Accepting Personal Responsibility
The game of blame shifting and finger pointing is national pastime.
Editor's note: As Ray mentioned in a recent post, he has been dealing with kidney stones. Ray continues to recover and so this week, please enjoy his column from March of 2012.
The new national pastime is finger pointing and blame shifting. In the political world, we hear from our lawmakers that the situations requiring decisions they make are not really their fault. The President says the higher gasoline prices are not his fault. Local and statewide officeholders across the nation find a way to shift the blame to the people with the national political mantra, “Let the people decide.”
In the home, couples with trouble in their marriage point a finger at the other spouse or the situations they have to face.
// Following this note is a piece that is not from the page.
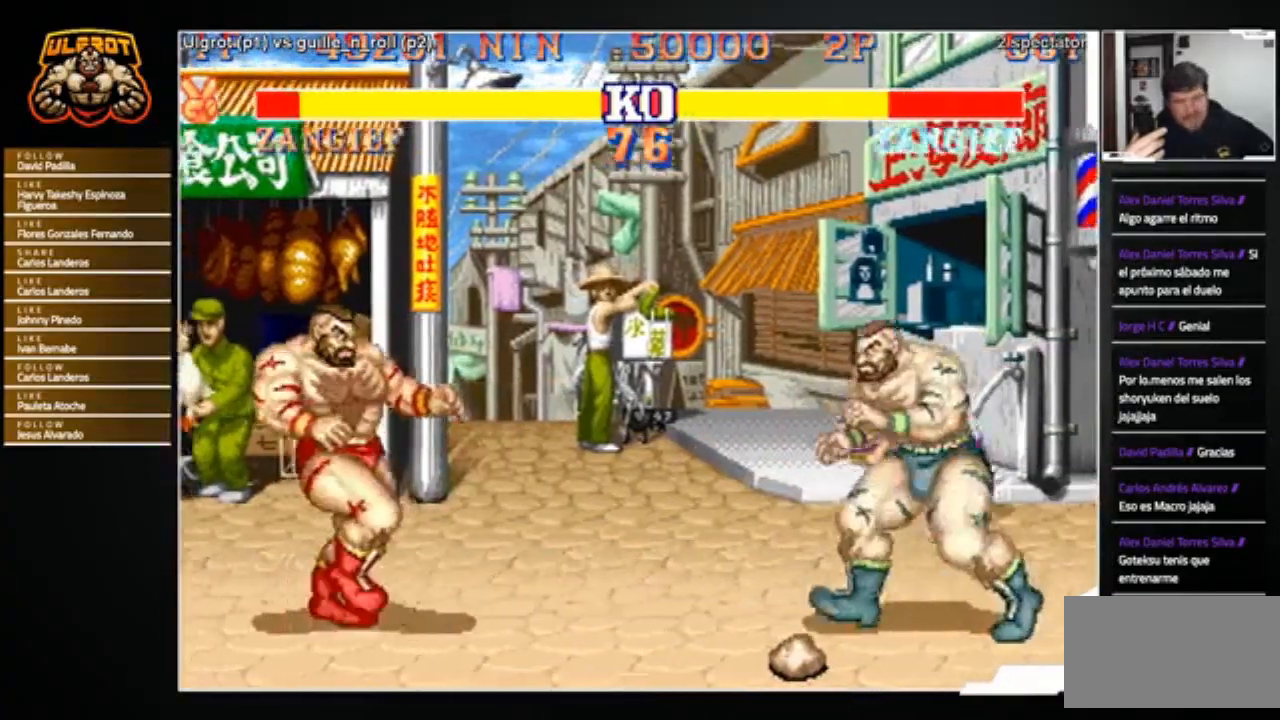
{"buttons": [], "left_stick": "left", "events": [[167, "left_stick", "right"], [301, "left_stick", "center"], [367, "left_stick", "left"]]}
Parents blame their children for disruption in the home. Children blame parents for not understanding them. In sports, the blame is shifted to the rules or the referees. In the church, it is “the other crowd running the church” that is found to be at fault for all the bad that is happening. From the pulpit, it is easy for the preacher to be tempted to blame Washington, Atlanta, or any other set of circumstances, as to why all is not well. There are many people who have fulltime jobs just letting other people know the individual is not at fault because it was something that happened to them when they were an infant and on we go, never being willing to recognize personal responsibility.
Each of us has defining moments in our memory when the reality of life comes on us to understand we are responsible for the actions and decisions we make in life. For me, that moment came as I was leaving home to attend college in another city far from where I had family and friends. Leaving home for whatever reason is always an emotional time. The car was packed and the family stood close by to wave goodbye that day; Mother was crying and Daddy, never being very affectionate, reached out his hand to shake my hand in a departing gesture. At that moment Daddy said, “Son, always remember if you ever find that you need a helping hand…” I was anxious to hear Daddy complete his departing counsel and offer of help to me that day. I was certain he was going to say, “Call home, and we will help you.” He did not say that. I thought he might say, “You will never be alone or left to find your own way from any circumstance.” He did not say that. His final departing words to me were; “Son, always remember if you ever find that you need a helping hand, look on the end of your arm.”
Before you recoil in horror that a parent would say such a thing, I understood exactly what he meant with that statement. He was reinforcing what we had always been taught, and that is personal responsibility. In this entitlement demanding age when personal responsibility is mentioned, the glazed look comes over the faces of people because they want a helping hand from someone else other than on the end of their arm.